"Perché le
Nazioni Falliscono – Alle origini di prosperità, potenza e povertà”, titolo
originale: ”Why Nations Fails”, di Daron Acemoglu e James A. Robinson, traduzione
di Marco Allegra e Matteo Vegetti, edizioni Il Saggiatore, ISBN: 978-88-428-1873-1.
La ricerca di
valide teorie che riescano a spiegare le differenze che sussistono fra le varie
nazioni in termini di sviluppo economico e politico è un’attività in continua
evoluzione e una fonte inesauribile di dibattito. Fra le ipotesi sviluppatesi
nel corso del tempo, hanno avuto un certo successo alcune spiegazioni che
cercavano di far risalire tali diversità a aspetti ambientali o geografici,
altre, a fattori culturali, altre ancora, stigmatizzando l’incapacità delle
istituzioni locali di adeguarsi alle esigenze imposte dal “mercato”.
Quest’opera,
invece, propone un nuovo punto di vista sviluppando una teoria che, nella mia
esperienza, ho trovato originale e molto convincente. Per gli Autori il maggiore o
minore successo delle nazioni dipende dalla capacità delle stesse a instaurare un
circolo virtuoso basato su una relazione molto stretta che unisce l’evoluzione
politica e istituzionale alla crescita economica.
In particolare,
secondo la terminologia sviluppata nel corso dell’opera, la prosperità tende a
beneficiare quei paesi che hanno dato origine a istituzioni politiche ed
economiche “inclusive”, vale a dire rappresentative, democratiche, liberali e
competitive; al contrario, i paesi sottosviluppati sono per lo più
riconducibili a un quadro politico ed economico di tipo “estrattivo”, cioè
caratterizzato da istituzioni oligarchiche o di assolutismo politico tale da
permettere lo sfruttamento della maggior parte delle risorse e della
popolazione a esclusivo beneficio di un’elite ristretta.
Detto in parole
più semplici, gli Autori sostengono che là dove la collettività ha avuto successo
nel perseguire sia un certo livello di centralizzazione, sia un elevato grado
di rappresentatività e di pluralismo nel campo delle istituzioni politiche, tale processo
è stato accompagnato anche da una significativa e, soprattutto, diffusa
crescita economica.
Gli Autori,
ovviamente, mettono in guardia dalle eccessive semplificazioni e avvertono che
le combinazioni di variabili che s’intrecciano in una relazione non gerarchica che
vede combinarsi crescita economica, forme di condivisione del potere ed evoluzione
verso forme di pluralismo politico sono numerosissime e, pertanto, non è
possibile entro certi limiti, individuare con precisione le leve e le azioni
che pongono in essere un circolo virtuoso di sviluppo. Tra l’altro, essi affermano
chiaramente, facendo ricorso a non pochi esempi storici più o meno recenti, che
anche le società di tipo “estrattivo”, quelle cioè basate sullo sfruttamento a
favore delle elite dominanti, possono garantire periodi anche molto lunghi di
sviluppo economico, esse però sono tutte condannate a incontrare un loro limite
insito nelle loro forme politiche conservatrici che le porterà inevitabilmente
al ristagno e alla decadenza. A esse, infatti, mancherà l’applicazione continua
di quella “distruzione creatrice” (secondo la definizione data dell’economista Schumpeter)
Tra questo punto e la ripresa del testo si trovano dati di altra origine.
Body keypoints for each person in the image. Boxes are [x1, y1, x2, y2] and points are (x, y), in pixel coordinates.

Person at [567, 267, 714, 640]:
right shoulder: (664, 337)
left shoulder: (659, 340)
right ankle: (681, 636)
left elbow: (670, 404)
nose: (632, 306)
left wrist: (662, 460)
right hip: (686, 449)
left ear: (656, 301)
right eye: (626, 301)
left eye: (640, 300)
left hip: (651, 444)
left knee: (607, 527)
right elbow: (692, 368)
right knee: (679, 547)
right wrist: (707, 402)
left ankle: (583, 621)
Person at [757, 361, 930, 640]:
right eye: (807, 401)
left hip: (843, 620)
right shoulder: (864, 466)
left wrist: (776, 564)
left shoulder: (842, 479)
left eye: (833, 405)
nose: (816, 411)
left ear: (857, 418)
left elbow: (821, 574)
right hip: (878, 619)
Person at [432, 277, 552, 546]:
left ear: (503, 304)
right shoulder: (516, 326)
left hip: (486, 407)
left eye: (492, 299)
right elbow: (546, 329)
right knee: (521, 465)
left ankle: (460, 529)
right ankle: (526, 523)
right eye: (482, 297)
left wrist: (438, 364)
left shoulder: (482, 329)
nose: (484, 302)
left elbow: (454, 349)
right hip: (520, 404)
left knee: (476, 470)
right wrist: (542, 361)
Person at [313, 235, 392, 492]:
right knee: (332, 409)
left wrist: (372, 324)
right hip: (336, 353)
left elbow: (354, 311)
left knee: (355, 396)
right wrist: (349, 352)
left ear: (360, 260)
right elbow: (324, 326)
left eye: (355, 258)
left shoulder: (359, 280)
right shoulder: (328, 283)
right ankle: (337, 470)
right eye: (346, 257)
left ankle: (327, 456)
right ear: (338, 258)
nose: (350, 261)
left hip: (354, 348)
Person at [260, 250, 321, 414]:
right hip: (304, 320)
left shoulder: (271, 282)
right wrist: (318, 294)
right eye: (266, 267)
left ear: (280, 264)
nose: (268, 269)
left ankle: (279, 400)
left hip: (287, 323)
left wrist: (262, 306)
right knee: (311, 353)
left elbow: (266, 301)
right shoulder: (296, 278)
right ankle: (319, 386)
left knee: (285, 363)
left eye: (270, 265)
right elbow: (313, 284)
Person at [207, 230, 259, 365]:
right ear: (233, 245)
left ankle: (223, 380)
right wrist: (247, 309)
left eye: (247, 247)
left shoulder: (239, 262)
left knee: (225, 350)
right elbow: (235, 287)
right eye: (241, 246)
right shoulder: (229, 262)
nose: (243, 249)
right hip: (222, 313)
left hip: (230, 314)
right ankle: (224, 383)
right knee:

che garantisce il rinnovamento continuo dell’economia attraverso l’evoluzione
della tecnologia ma che, dall’altro lato, causa inevitabilmente anche l’alternanza
delle elite al potere.
Un libro appassionante
e illuminante che reinterpreta il passato, giustifica il presente e fornisce
qualche elemento in più per scrutare nel futuro.